Large language models can reproduce training data, but under normal usage this happens rarely. Researchers demonstrate a significant gap between worst-case scenarios and realistic propensity.
A research team conducted a comprehensive evaluation to distinguish between two types of memorization: forced extraction (capability) and natural leakage (propensity). The study evaluated two fully open models – Comma and DFM Decoder – on two datasets and two languages. For this purpose, PropMe was introduced, a framework that contrasts classical capability tests with more realistic scenarios.
The central findings point to a stable gap between theoretical extraction and practical risk: prefix-based attacks elicit significantly stronger memorization signals than generic or dataset-specific prompts. However, propensity scores remain overall low. This means: the models can reveal training data when specifically queried for it – but do so only rarely in typical, non-adversarial usage situations.
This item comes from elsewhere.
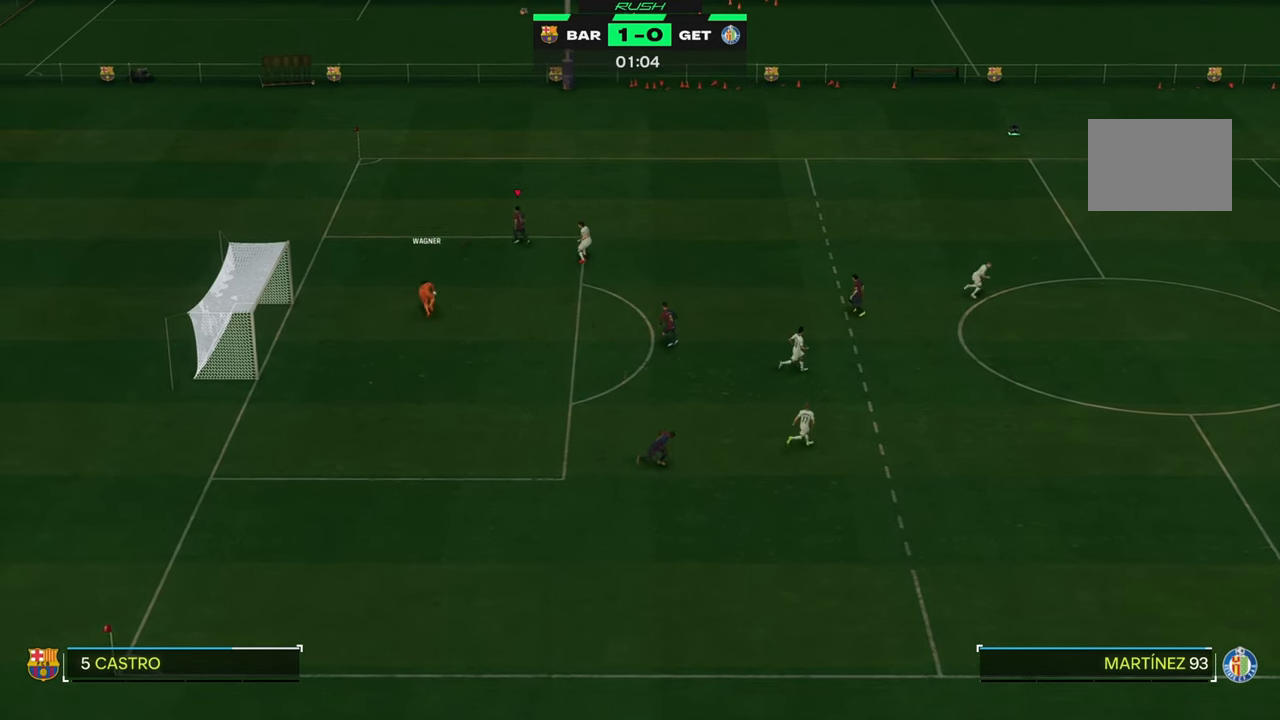
{"dt_ms": 500, "buttons": ["A"], "left_stick": "down", "events": [[100, "left_stick", "down-left"], [433, "A", "down"], [467, "left_stick", "down"]]}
DFM Decoder, which was continuously pretrained from Comma, showed reduced memorization and memorization propensity for the Common Pile dataset. This demonstrates that memorization capabilities can decrease through late-stage training runs that emphasize partially different data. The researchers also investigate mechanisms such as SimpleTrace, a lightweight tracing procedure based on Infini-Gram, which traces outputs back to large-scale training corpora and computes verbatim, near-verbatim, and propensity-transformed metrics.
For CTOs and security professionals, this implies: memorization audits should report both worst-case scenarios and actual leak propensity to obtain a complete risk picture. A model that would rarely disclose training data under normal usage but is vulnerable to attacks requires different protective measures than one with a high spontaneous leak rate.